→ **TASK INSTRUCTIONS**
Whenever a line in this data holds the word "Prato", report that line in full.

→ **PROVIDED ENTRIES**
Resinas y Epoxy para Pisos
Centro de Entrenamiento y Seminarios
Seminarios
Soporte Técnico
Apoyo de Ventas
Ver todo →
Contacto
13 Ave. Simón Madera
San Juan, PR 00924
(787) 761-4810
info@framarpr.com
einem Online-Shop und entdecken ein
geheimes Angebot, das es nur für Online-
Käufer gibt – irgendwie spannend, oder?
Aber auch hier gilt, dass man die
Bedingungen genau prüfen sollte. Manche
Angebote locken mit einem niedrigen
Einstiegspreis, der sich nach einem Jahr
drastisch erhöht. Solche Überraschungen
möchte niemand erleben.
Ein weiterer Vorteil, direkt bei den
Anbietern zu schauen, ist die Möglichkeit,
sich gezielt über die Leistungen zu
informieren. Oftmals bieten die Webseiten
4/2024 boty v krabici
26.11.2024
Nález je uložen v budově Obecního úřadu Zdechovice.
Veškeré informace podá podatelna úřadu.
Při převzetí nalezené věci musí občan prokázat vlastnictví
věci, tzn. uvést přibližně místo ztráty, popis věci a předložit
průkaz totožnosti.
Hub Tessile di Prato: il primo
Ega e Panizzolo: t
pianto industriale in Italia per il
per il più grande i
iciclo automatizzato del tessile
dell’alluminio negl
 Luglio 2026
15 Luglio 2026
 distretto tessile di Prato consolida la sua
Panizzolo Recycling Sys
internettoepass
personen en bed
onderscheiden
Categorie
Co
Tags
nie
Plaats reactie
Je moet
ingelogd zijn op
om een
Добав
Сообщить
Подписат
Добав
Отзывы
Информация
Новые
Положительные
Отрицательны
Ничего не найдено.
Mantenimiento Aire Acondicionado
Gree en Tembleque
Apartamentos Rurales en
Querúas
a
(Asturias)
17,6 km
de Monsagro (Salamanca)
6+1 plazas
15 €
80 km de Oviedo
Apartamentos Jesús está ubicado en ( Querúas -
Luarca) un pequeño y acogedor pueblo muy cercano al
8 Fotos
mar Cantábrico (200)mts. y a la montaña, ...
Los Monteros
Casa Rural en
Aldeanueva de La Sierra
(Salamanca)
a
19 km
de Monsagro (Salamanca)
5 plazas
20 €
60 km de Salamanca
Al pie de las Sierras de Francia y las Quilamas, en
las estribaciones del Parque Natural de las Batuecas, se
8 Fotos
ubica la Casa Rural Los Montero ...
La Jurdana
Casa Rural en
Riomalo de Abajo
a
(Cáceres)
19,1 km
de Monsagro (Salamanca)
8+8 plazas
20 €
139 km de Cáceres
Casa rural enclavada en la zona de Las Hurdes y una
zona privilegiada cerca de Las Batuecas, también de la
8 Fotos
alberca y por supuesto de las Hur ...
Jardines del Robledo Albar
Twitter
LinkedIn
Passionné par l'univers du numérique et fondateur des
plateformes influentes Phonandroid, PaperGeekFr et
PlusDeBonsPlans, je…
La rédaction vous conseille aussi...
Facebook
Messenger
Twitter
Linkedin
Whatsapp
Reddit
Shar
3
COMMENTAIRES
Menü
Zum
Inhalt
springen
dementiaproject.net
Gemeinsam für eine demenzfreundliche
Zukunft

→ **SOLUTION FOR THIS PROBLEM**
Hub Tessile di Prato: il primo
 distretto tessile di Prato consolida la sua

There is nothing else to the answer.